What is the maximum point on the curve `x=e^(x)y` ?

To find the maximum point on the curve given by the equation \( x = e^{xy} \), we can follow these steps: ### Step 1: Rewrite the equation We start with the equation: \[ x = e^{xy} \] Taking the natural logarithm of both sides, we can rewrite it as: \[ \ln x = xy \] From this, we can express \( y \) in terms of \( x \): \[ y = \frac{\ln x}{x} \] ### Step 2: Differentiate \( y \) Next, we differentiate \( y \) with respect to \( x \): \[ y = \frac{\ln x}{x} \] Using the quotient rule, where \( u = \ln x \) and \( v = x \): \[ \frac{dy}{dx} = \frac{v \frac{du}{dx} - u \frac{dv}{dx}}{v^2} \] Calculating \( \frac{du}{dx} = \frac{1}{x} \) and \( \frac{dv}{dx} = 1 \): \[ \frac{dy}{dx} = \frac{x \cdot \frac{1}{x} - \ln x \cdot 1}{x^2} = \frac{1 - \ln x}{x^2} \] ### Step 3: Find critical points To find the maximum point, we set the derivative equal to zero: \[ \frac{1 - \ln x}{x^2} = 0 \] This implies: \[ 1 - \ln x = 0 \quad \Rightarrow \quad \ln x = 1 \quad \Rightarrow \quad x = e \] ### Step 4: Determine the nature of the critical point To confirm that this is a maximum, we can check the second derivative or use the first derivative test.
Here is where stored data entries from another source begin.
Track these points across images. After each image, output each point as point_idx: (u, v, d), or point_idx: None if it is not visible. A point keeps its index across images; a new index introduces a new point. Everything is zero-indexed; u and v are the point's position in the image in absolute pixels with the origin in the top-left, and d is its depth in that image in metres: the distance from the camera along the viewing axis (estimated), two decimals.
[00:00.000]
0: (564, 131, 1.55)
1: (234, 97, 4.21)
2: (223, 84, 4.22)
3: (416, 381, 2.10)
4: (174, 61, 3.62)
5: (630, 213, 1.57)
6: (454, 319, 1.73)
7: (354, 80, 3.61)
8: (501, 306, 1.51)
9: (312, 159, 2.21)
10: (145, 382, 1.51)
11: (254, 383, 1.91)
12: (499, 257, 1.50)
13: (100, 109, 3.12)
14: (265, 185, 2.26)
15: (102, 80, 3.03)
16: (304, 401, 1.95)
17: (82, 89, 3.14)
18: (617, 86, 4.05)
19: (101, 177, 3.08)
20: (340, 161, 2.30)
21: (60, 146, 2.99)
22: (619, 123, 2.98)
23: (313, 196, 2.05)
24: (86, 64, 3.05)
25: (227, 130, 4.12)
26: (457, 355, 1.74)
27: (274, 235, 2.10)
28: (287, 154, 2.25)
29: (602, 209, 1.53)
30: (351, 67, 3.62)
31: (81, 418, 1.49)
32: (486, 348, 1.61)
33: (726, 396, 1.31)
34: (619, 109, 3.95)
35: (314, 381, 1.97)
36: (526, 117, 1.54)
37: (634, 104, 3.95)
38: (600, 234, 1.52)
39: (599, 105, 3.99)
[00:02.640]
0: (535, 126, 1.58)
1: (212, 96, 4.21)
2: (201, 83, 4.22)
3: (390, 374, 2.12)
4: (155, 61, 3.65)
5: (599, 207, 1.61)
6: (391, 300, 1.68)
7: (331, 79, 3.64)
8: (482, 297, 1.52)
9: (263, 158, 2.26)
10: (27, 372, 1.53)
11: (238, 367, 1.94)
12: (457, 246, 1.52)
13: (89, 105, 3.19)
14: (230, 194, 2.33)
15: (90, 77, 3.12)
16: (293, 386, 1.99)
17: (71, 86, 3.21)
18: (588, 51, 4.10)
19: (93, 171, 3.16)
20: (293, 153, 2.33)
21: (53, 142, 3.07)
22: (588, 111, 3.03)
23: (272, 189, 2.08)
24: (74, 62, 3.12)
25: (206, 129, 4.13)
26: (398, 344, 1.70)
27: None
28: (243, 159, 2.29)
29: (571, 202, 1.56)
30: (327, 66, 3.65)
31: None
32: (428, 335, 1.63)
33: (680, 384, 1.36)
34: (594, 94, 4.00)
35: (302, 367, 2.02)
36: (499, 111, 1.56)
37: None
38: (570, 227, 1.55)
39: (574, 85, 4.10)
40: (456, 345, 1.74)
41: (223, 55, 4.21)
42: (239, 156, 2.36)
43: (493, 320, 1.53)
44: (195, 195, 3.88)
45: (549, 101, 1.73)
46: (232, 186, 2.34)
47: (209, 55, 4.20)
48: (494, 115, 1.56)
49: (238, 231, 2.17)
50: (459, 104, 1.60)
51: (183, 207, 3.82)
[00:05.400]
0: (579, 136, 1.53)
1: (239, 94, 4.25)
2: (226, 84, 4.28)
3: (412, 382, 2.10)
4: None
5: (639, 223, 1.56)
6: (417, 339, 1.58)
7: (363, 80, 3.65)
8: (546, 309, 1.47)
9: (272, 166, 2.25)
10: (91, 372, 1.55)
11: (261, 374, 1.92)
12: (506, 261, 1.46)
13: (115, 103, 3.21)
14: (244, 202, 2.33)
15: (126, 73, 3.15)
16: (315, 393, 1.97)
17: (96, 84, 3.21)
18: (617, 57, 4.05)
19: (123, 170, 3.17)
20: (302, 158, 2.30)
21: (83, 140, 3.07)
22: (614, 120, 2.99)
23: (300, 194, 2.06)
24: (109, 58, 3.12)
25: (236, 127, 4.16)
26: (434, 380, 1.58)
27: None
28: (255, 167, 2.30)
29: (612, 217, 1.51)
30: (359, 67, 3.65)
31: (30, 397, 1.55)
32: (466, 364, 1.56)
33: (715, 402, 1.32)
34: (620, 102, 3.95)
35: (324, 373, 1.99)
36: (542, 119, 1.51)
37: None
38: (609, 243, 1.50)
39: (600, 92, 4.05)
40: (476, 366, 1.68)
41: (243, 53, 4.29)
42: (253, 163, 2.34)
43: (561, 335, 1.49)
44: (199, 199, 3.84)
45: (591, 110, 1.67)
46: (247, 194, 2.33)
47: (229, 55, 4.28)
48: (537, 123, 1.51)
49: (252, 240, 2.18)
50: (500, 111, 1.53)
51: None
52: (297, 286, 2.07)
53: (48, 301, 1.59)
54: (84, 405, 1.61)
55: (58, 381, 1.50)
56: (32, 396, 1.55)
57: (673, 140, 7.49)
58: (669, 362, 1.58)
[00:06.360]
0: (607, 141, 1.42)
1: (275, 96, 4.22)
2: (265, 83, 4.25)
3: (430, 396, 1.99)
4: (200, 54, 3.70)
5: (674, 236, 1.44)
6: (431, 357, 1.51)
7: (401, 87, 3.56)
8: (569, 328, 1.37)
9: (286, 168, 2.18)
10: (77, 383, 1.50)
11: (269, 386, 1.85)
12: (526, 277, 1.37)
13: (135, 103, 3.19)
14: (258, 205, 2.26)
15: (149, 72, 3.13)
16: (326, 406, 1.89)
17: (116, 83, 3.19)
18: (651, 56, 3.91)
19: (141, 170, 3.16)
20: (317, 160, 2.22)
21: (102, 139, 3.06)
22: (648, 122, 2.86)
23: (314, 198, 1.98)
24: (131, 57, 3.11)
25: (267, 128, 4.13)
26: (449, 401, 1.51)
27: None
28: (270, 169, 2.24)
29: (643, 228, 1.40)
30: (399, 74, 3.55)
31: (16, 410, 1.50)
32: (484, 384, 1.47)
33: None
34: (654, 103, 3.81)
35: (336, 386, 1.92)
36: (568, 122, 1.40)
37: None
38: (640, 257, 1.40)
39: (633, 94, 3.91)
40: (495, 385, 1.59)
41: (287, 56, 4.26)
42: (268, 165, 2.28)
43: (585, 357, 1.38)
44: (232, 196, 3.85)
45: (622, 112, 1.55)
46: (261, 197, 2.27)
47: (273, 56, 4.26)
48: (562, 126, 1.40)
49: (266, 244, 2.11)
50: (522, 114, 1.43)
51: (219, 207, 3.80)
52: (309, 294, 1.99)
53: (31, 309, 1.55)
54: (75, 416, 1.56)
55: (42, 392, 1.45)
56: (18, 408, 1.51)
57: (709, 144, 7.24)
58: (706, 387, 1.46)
We will differentiate \( \frac{dy}{dx} \) again: \[ \frac{d^2y}{dx^2} = \frac{d}{dx} \left( \frac{1 - \ln x}{x^2} \right) \] Using the quotient rule again: \[ \frac{d^2y}{dx^2} = \frac{x^2 \cdot \left(-\frac{1}{x}\right) - (1 - \ln x) \cdot 2x}{x^4} \] Simplifying this gives: \[ \frac{d^2y}{dx^2} = \frac{-x - 2(1 - \ln x)}{x^3} \] Evaluating at \( x = e \): \[ \frac{d^2y}{dx^2} \bigg|_{x=e} = \frac{-e - 2(1 - 1)}{e^3} = \frac{-e}{e^3} < 0 \] Since the second derivative is negative, \( x = e \) is indeed a maximum. ### Step 5: Find the corresponding \( y \) value Now we substitute \( x = e \) back into the equation for \( y \): \[ y = \frac{\ln e}{e} = \frac{1}{e} \] ### Conclusion Thus, the maximum point on the curve is: \[ \text{Maximum point} = (e, \frac{1}{e}) \]